Sejak abad awal ketika Gereja tengah mengembangkan sayapnya, Gereja tak henti-hentinya mendapat serangan dari ajaran-ajaran sesat. Ajaran sesat atau bidat sering kali menyerang inti iman Kristen yang sejati, yakni tentang Tritunggal dan Kristologi. Salah satu ajaran yang menyimpang dari iman Kristen adalah Koliridianisme. Ajaran sesat ini berhubungan dengan Mariologi, yang mengajarkan menyembah dan menuhankan Bunda Maria.
Ajaran ini tentunya ditentang keras oleh Gereja. Gereja memberi penghormatan kepada Bunda Maria, Perawan Abadi, namun tak menyembahnya sebab tentu saja bertentangan dengan iman Kristen yang monoteis. Yesus Kristus sendiri mengajarkan bahwa Allah itu esa.

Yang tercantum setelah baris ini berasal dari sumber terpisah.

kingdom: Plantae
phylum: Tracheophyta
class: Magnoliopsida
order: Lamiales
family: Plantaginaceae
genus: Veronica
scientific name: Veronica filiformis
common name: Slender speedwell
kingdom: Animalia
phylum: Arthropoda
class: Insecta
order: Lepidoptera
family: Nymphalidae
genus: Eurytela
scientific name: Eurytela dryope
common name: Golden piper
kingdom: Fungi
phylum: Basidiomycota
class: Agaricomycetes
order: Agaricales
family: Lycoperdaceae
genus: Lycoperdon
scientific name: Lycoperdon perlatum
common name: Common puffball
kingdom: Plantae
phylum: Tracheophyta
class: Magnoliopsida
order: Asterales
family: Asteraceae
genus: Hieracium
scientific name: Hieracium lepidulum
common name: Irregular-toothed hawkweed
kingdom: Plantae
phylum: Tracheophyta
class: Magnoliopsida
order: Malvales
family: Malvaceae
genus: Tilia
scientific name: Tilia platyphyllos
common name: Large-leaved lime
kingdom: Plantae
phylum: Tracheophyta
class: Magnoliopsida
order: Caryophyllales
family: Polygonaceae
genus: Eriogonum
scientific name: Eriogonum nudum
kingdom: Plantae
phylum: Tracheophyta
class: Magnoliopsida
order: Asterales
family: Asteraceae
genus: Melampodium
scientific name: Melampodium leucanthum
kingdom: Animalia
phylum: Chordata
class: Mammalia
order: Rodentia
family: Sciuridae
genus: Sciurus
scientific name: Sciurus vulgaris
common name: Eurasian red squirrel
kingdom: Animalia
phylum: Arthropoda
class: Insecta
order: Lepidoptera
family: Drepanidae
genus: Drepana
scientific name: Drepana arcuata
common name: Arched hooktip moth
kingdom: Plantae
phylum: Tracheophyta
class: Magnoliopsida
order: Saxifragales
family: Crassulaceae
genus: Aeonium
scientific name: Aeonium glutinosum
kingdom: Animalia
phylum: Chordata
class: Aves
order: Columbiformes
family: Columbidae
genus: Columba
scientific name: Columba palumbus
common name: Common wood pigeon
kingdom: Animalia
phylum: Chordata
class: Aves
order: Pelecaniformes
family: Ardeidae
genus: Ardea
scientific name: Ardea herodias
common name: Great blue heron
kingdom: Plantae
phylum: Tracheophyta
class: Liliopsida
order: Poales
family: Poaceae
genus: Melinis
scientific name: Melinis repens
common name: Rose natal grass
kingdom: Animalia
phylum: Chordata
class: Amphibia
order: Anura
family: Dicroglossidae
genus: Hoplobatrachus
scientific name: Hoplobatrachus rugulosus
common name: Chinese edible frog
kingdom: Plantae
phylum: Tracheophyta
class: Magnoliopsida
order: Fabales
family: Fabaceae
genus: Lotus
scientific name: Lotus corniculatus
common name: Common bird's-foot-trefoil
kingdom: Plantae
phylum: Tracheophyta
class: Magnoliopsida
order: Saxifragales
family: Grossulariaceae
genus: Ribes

Jawab Yesus: Hukum yang terutama ialah: Dengarlah, hai orang Israel, Tuhan Allah kita, Tuhan itu esa—Markus 12:29
Sekte Koliridianisme ini muncul sekitar abad ke-4 dan berkembang di wilayah Arabia. Tidak banyak sumber-sumber pasti mengenai asal usul sekte ini, namun beberapa ahli berpendapat bahwa para penganutnya membawa ajaran ini dari Trakia atau Skithia dan tersebar di Arabia. Ajaran ini pun dikenal oleh masyarakat sekitar sehingga menimbulkan prasangka bahwa Kekristenan memuja Allah Tritunggal yang terdiri dari Bapa, Yesus Kristus, dan Bunda Maria.
Sekte ini pertama kali diperkenalkan oleh Epifanius dari Salamis dalam bukunya Panarion yang ditulis sekitar tahun 376 M. Nama Koliridianisme diambil dari kata Yunani κολλυρις, yang artinya 'roti/kue'. Dinamakan demikian karena sekte ini mempersembahkan Kurban Ekaristi kepada Bunda Maria atau "dalam nama Maria". Apa yang mereka lakukan tentu bertentangan dengan ajaran iman Kristen yang ortodoks (lurus). Bunda Maria dianggap sebagai Dewi ilahi dan dijadikan objek penyembahan. Perlu diketahui juga bahwa kebanyakan para penganutnya adalah wanita, dan kuat kemungkinan mereka mengembangkan ajaran hasil dari sinkretisme antara ajaran Gereja tentang Allah Tritunggal dengan ajaran tradisi penyembahan pada dewi-dewi pagan.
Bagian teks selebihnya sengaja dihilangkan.